With MetaRon, we were able to remove two notable limitations of existing whole-genome operon prediction methods: (1) generalizability (ability to predict operons in unrelated bacterial genomes), and (2) whole-genome and metagenomic data management. We also demonstrate the use of operons as a subset to represent the trends of secondary metabolites in whole-metagenome data and the role of secondary metabolites in the occurrence of disease condition. Using operonic data from metagenome to study secondary metabolic trends will significantly reduce the data volume to more precise data. Furthermore, the identification of metabolic pathways associated with the occurrence of type 2 diabetes (T2D) also presents another dimension of analyzing the human gut metagenome. Presumably, this study is the first organized effort to predict metagenomic operons and perform a detailed analysis in association with a disease, in this case type 2 diabetes. The application of MetaRon to metagenomic data at diverse scale will be beneficial to understand the gene regulation and therapeutic metagenomics.

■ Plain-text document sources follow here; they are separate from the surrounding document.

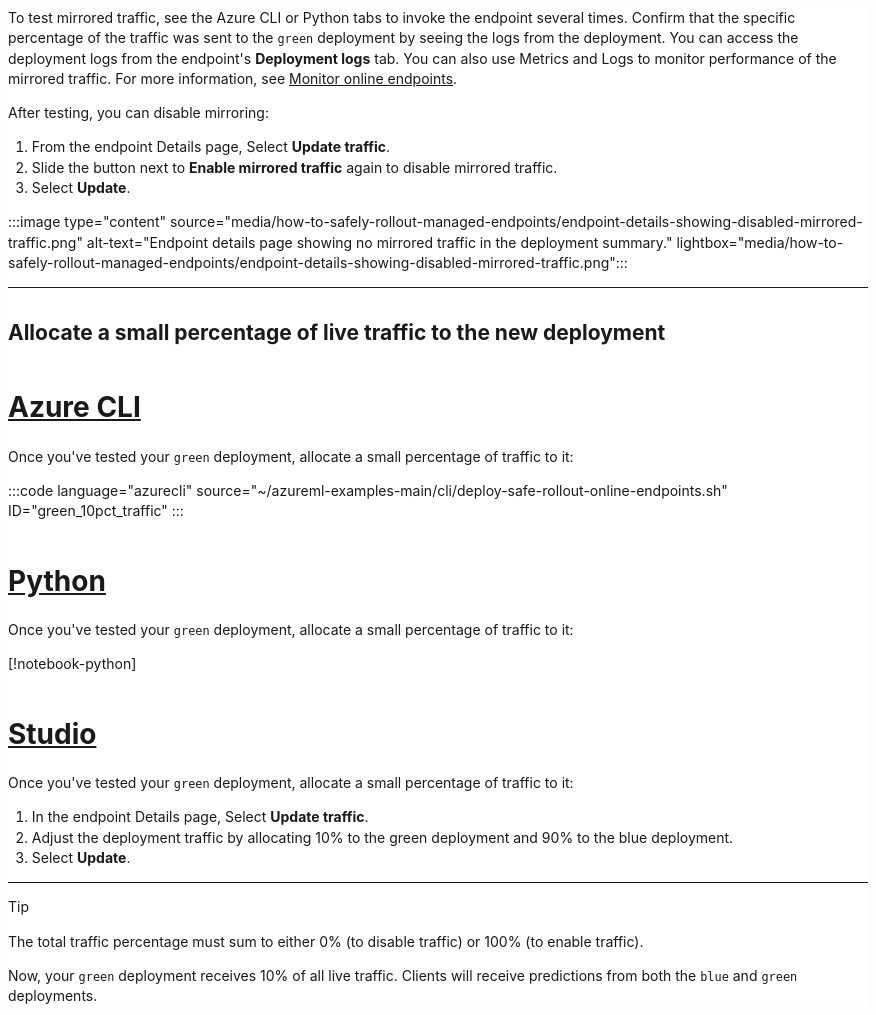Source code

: To test mirrored traffic, see the Azure CLI or Python tabs to invoke the endpoint several times. Confirm that the specific percentage of the traffic was sent to the `green` deployment by seeing the logs from the deployment. You can access the deployment logs from the endpoint's **Deployment logs** tab. You can also use Metrics and Logs to monitor performance of the mirrored traffic. For more information, see [Monitor online endpoints](how-to-monitor-online-endpoints.md).

After testing, you can disable mirroring:

1. From the endpoint Details page, Select **Update traffic**.
1. Slide the button next to **Enable mirrored traffic** again to disable mirrored traffic.
1. Select **Update**.

:::image type="content" source="media/how-to-safely-rollout-managed-endpoints/endpoint-details-showing-disabled-mirrored-traffic.png" alt-text="Endpoint details page showing no mirrored traffic in the deployment summary." lightbox="media/how-to-safely-rollout-managed-endpoints/endpoint-details-showing-disabled-mirrored-traffic.png":::

---

## Allocate a small percentage of live traffic to the new deployment

# [Azure CLI](#tab/azure-cli)

Once you've tested your `green` deployment, allocate a small percentage of traffic to it:

:::code language="azurecli" source="~/azureml-examples-main/cli/deploy-safe-rollout-online-endpoints.sh" ID="green_10pct_traffic" :::

# [Python](#tab/python)

Once you've tested your `green` deployment, allocate a small percentage of traffic to it:

[!notebook-python[](~/azureml-examples-main/sdk/python/endpoints/online/managed/online-endpoints-safe-rollout.ipynb?name=allocate_some_traffic)]

# [Studio](#tab/azure-studio)

Once you've tested your `green` deployment, allocate a small percentage of traffic to it:

1. In the endpoint Details page, Select  **Update traffic**.
1. Adjust the deployment traffic by allocating 10% to the green deployment and 90% to the blue deployment.
1. Select **Update**.

---

> [!TIP]
> The total traffic percentage must sum to either 0% (to disable traffic) or 100% (to enable traffic).

Now, your `green` deployment receives 10% of all live traffic. Clients will receive predictions from both the `blue` and `green` deployments.
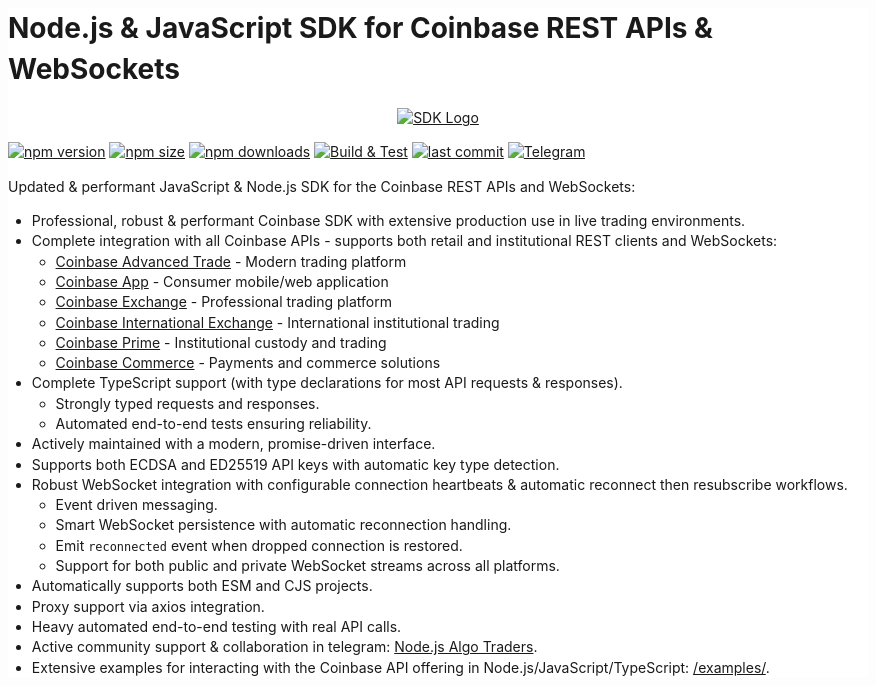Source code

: # Node.js & JavaScript SDK for Coinbase REST APIs & WebSockets

<p align="center">
  <a href="https://www.npmjs.com/package/coinbase-api">
    <picture>
      <source media="(prefers-color-scheme: dark)" srcset="https://github.com/tiagosiebler/coinbase-api/blob/master/docs/images/logoDarkMode2.svg?raw=true#gh-dark-mode-only">
      <img alt="SDK Logo" src="https://github.com/tiagosiebler/coinbase-api/blob/master/docs/images/logoBrightMode2.svg?raw=true#gh-light-mode-only">
    </picture>
  </a>
</p>

[![npm version](https://img.shields.io/npm/v/coinbase-api)][1]
[![npm size](https://img.shields.io/bundlephobia/min/coinbase-api/latest)][1]
[![npm downloads](https://img.shields.io/npm/dt/coinbase-api)][1]
[![Build & Test](https://github.com/tiagosiebler/coinbase-api/actions/workflows/e2etest.yml/badge.svg?branch=master)](https://github.com/tiagosiebler/coinbase-api/actions/workflows/e2etest.yml)
[![last commit](https://img.shields.io/github/last-commit/tiagosiebler/coinbase-api)][1]
[![Telegram](https://img.shields.io/badge/chat-on%20telegram-blue.svg)](https://t.me/nodetraders)

[1]: https://www.npmjs.com/package/coinbase-api

Updated & performant JavaScript & Node.js SDK for the Coinbase REST APIs and WebSockets:

- Professional, robust & performant Coinbase SDK with extensive production use in live trading environments.
- Complete integration with all Coinbase APIs - supports both retail and institutional REST clients and WebSockets:
  - [Coinbase Advanced Trade](https://docs.cdp.coinbase.com/advanced-trade/docs/welcome) - Modern trading platform
  - [Coinbase App](https://docs.cdp.coinbase.com/coinbase-app/docs/welcome) - Consumer mobile/web application
  - [Coinbase Exchange](https://docs.cdp.coinbase.com/exchange/docs/welcome) - Professional trading platform
  - [Coinbase International Exchange](https://docs.cdp.coinbase.com/intx/docs/welcome) - International institutional trading
  - [Coinbase Prime](https://docs.cdp.coinbase.com/prime/docs/welcome) - Institutional custody and trading
  - [Coinbase Commerce](https://docs.cdp.coinbase.com/commerce-onchain/docs/welcome) - Payments and commerce solutions
- Complete TypeScript support (with type declarations for most API requests & responses).
  - Strongly typed requests and responses.
  - Automated end-to-end tests ensuring reliability.
- Actively maintained with a modern, promise-driven interface.
- Supports both ECDSA and ED25519 API keys with automatic key type detection.
- Robust WebSocket integration with configurable connection heartbeats & automatic reconnect then resubscribe workflows.
  - Event driven messaging.
  - Smart WebSocket persistence with automatic reconnection handling.
  - Emit `reconnected` event when dropped connection is restored.
  - Support for both public and private WebSocket streams across all platforms.
- Automatically supports both ESM and CJS projects.
- Proxy support via axios integration.
- Heavy automated end-to-end testing with real API calls.
- Active community support & collaboration in telegram: [Node.js Algo Traders](https://t.me/nodetraders).
- Extensive examples for interacting with the Coinbase API offering in Node.js/JavaScript/TypeScript: [/examples/](./examples).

细菌基因在应对环境刺激时的高效调控导致了独特的基因簇的产生,这些基因簇被称为操纵子。由于缺乏完整的操纵子参考和功能信息,使得预测宏基因组操纵子成为一项具有挑战性的任务,这为宿主-微生物相互作用的解释开辟了新的视角。
在这项工作中,我们通过 MetaRon(宏基因组和全基因组操纵子预测管道)来识别全基因组和宏基因组操纵子。MetaRon 可以在没有任何实验或功能信息的情况下识别操纵子。MetaRon 已应用于具有不同复杂程度和信息量的数据集。从全基因组的应用开始,到三种全基因组(大肠杆菌 MG1655、结核分枝杆菌 H37Rv 和枯草芽孢杆菌 str. 16)的模拟混合物,再到从鸡肠道中提取的大肠杆菌 c20 草图基因组,最后到 145 个人肠道的全宏基因组数据样本。MetaRon 在大肠杆菌全基因组(97.8%、94.1%和 92.4%)、模拟基因组(93.7%、75.5%和 88.1%)和大肠杆菌 c20(87%、91%和 88%)中均能实现高操纵子预测灵敏度、特异性和准确性。最后,我们从 145 个配对末端人类肠道宏基因组样本中鉴定出 1232407 个独特的操纵子。我们还报告了 2 型糖尿病与麦芽糖磷酸化酶(K00691)、3-脱氧-D-甘油-D-半乳糖-壬酮-9-磷酸合酶(K21279)和一个未鉴定的蛋白质(K07101)之间存在强烈的关联。

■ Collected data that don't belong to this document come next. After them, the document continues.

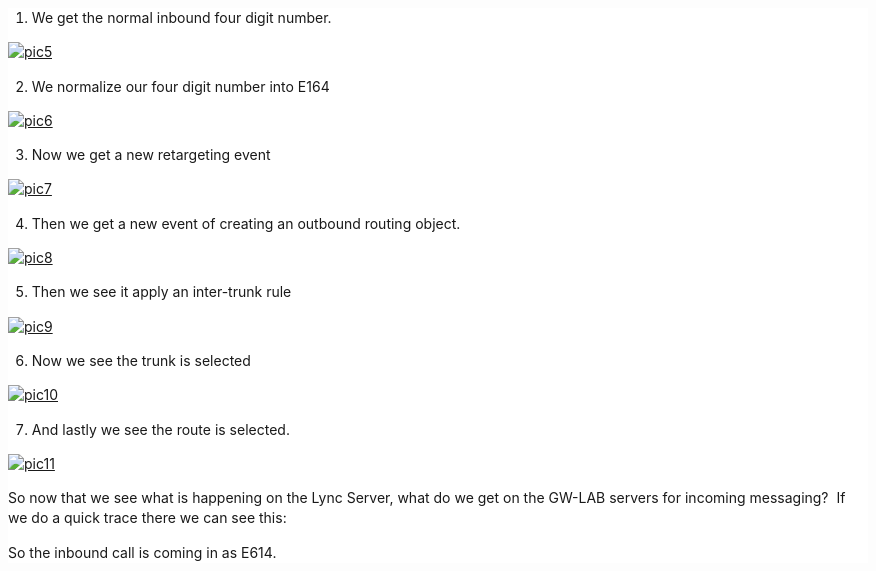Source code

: 1. We get the normal inbound four digit number.

<a href="http://masteringlync.com/2013/06/07/inter-trunk-routing-deep-dive/pic5-3/" rel="attachment wp-att-294"><img class="alignnone wp-image-294 size-full" src="https://i0.wp.com/masteringlync.gcmtotalsolutions.com/wp-content/uploads/sites/2/2013/06/pic5.png?resize=800%2C41&#038;ssl=1" alt="pic5" width="800" height="41" srcset="https://i1.wp.com/masteringlync.com/wp-content/uploads/sites/2/2013/06/pic5.png?w=927&ssl=1 927w, https://i1.wp.com/masteringlync.com/wp-content/uploads/sites/2/2013/06/pic5.png?resize=300%2C15&ssl=1 300w, https://i1.wp.com/masteringlync.com/wp-content/uploads/sites/2/2013/06/pic5.png?resize=768%2C39&ssl=1 768w" sizes="(max-width: 800px) 100vw, 800px" data-recalc-dims="1" /></a>

2. We normalize our four digit number into E164

<a href="http://masteringlync.com/2013/06/07/inter-trunk-routing-deep-dive/pic6-3/" rel="attachment wp-att-295"><img class="alignnone wp-image-295 size-full" src="https://i1.wp.com/masteringlync.gcmtotalsolutions.com/wp-content/uploads/sites/2/2013/06/pic6.png?resize=800%2C35&#038;ssl=1" alt="pic6" width="800" height="35" srcset="https://i1.wp.com/masteringlync.com/wp-content/uploads/sites/2/2013/06/pic6.png?w=1007&ssl=1 1007w, https://i1.wp.com/masteringlync.com/wp-content/uploads/sites/2/2013/06/pic6.png?resize=300%2C13&ssl=1 300w, https://i1.wp.com/masteringlync.com/wp-content/uploads/sites/2/2013/06/pic6.png?resize=768%2C34&ssl=1 768w" sizes="(max-width: 800px) 100vw, 800px" data-recalc-dims="1" /></a>

3. Now we get a new retargeting event

<a href="http://masteringlync.com/2013/06/07/inter-trunk-routing-deep-dive/pic7-2/" rel="attachment wp-att-296"><img class="alignnone wp-image-296 size-full" src="https://i1.wp.com/masteringlync.gcmtotalsolutions.com/wp-content/uploads/sites/2/2013/06/pic7.png?resize=800%2C42&#038;ssl=1" alt="pic7" width="800" height="42" srcset="https://i0.wp.com/masteringlync.com/wp-content/uploads/sites/2/2013/06/pic7.png?w=888&ssl=1 888w, https://i0.wp.com/masteringlync.com/wp-content/uploads/sites/2/2013/06/pic7.png?resize=300%2C16&ssl=1 300w, https://i0.wp.com/masteringlync.com/wp-content/uploads/sites/2/2013/06/pic7.png?resize=768%2C41&ssl=1 768w" sizes="(max-width: 800px) 100vw, 800px" data-recalc-dims="1" /></a>

4. Then we get a new event of creating an outbound routing object.

<a href="http://masteringlync.com/2013/06/07/inter-trunk-routing-deep-dive/pic8-2/" rel="attachment wp-att-297"><img class="alignnone wp-image-297 size-full" src="https://i2.wp.com/masteringlync.gcmtotalsolutions.com/wp-content/uploads/sites/2/2013/06/pic8.png?resize=800%2C35&#038;ssl=1" alt="pic8" width="800" height="35" srcset="https://i1.wp.com/masteringlync.com/wp-content/uploads/sites/2/2013/06/pic8.png?w=964&ssl=1 964w, https://i1.wp.com/masteringlync.com/wp-content/uploads/sites/2/2013/06/pic8.png?resize=300%2C13&ssl=1 300w, https://i1.wp.com/masteringlync.com/wp-content/uploads/sites/2/2013/06/pic8.png?resize=768%2C33&ssl=1 768w" sizes="(max-width: 800px) 100vw, 800px" data-recalc-dims="1" /></a>

5. Then we see it apply an inter-trunk rule

<a href="http://masteringlync.com/2013/06/07/inter-trunk-routing-deep-dive/pic9-2/" rel="attachment wp-att-298"><img class="alignnone wp-image-298 size-full" src="https://i2.wp.com/masteringlync.gcmtotalsolutions.com/wp-content/uploads/sites/2/2013/06/pic9.png?resize=800%2C30&#038;ssl=1" alt="pic9" width="800" height="30" srcset="https://i0.wp.com/masteringlync.com/wp-content/uploads/sites/2/2013/06/pic9.png?w=1112&ssl=1 1112w, https://i0.wp.com/masteringlync.com/wp-content/uploads/sites/2/2013/06/pic9.png?resize=300%2C11&ssl=1 300w, https://i0.wp.com/masteringlync.com/wp-content/uploads/sites/2/2013/06/pic9.png?resize=768%2C29&ssl=1 768w, https://i0.wp.com/masteringlync.com/wp-content/uploads/sites/2/2013/06/pic9.png?resize=1024%2C39&ssl=1 1024w" sizes="(max-width: 800px) 100vw, 800px" data-recalc-dims="1" /></a>

6. Now we see the trunk is selected

<a href="http://masteringlync.com/2013/06/07/inter-trunk-routing-deep-dive/pic10-2/" rel="attachment wp-att-299"><img class="alignnone wp-image-299 size-full" src="https://i0.wp.com/masteringlync.gcmtotalsolutions.com/wp-content/uploads/sites/2/2013/06/pic10.png?resize=800%2C31&#038;ssl=1" alt="pic10" width="800" height="31" srcset="https://i2.wp.com/masteringlync.com/wp-content/uploads/sites/2/2013/06/pic10.png?w=1071&ssl=1 1071w, https://i2.wp.com/masteringlync.com/wp-content/uploads/sites/2/2013/06/pic10.png?resize=300%2C12&ssl=1 300w, https://i2.wp.com/masteringlync.com/wp-content/uploads/sites/2/2013/06/pic10.png?resize=768%2C30&ssl=1 768w, https://i2.wp.com/masteringlync.com/wp-content/uploads/sites/2/2013/06/pic10.png?resize=1024%2C40&ssl=1 1024w" sizes="(max-width: 800px) 100vw, 800px" data-recalc-dims="1" /></a>

7. And lastly we see the route is selected.

<a href="http://masteringlync.com/2013/06/07/inter-trunk-routing-deep-dive/pic11-2/" rel="attachment wp-att-300"><img class="alignnone wp-image-300 size-full" src="https://i2.wp.com/masteringlync.gcmtotalsolutions.com/wp-content/uploads/sites/2/2013/06/pic11.png?resize=784%2C39&#038;ssl=1" alt="pic11" width="784" height="39" srcset="https://i1.wp.com/masteringlync.com/wp-content/uploads/sites/2/2013/06/pic11.png?w=784&ssl=1 784w, https://i1.wp.com/masteringlync.com/wp-content/uploads/sites/2/2013/06/pic11.png?resize=300%2C15&ssl=1 300w, https://i1.wp.com/masteringlync.com/wp-content/uploads/sites/2/2013/06/pic11.png?resize=768%2C38&ssl=1 768w" sizes="(max-width: 784px) 100vw, 784px" data-recalc-dims="1" /></a>

So now that we see what is happening on the Lync Server, what do we get on the GW-LAB servers for incoming messaging?  If we do a quick trace there we can see this:

So the inbound call is coming in as E614.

通过使用 MetaRon,我们克服了现有全基因组操纵子预测方法的两个显著局限性:(1)通用性(在不相关的细菌基因组中预测操纵子的能力),以及(2)全基因组和宏基因组数据管理。我们还展示了将操纵子用作代表整个宏基因组数据中次生代谢物趋势的子集,以及次生代谢物在疾病发生中的作用。使用宏基因组数据中的操纵子来研究次生代谢趋势将大大减少数据量,得到更精确的数据。此外,鉴定与 2 型糖尿病(T2D)发生相关的代谢途径也为分析人类肠道宏基因组提供了另一个维度。可以推测,这项研究是首次有组织地预测宏基因组操纵子并与疾病(在这种情况下为 2 型糖尿病)进行详细分析。MetaRon 在不同规模的宏基因组数据中的应用将有助于理解基因调控和治疗性宏基因组学。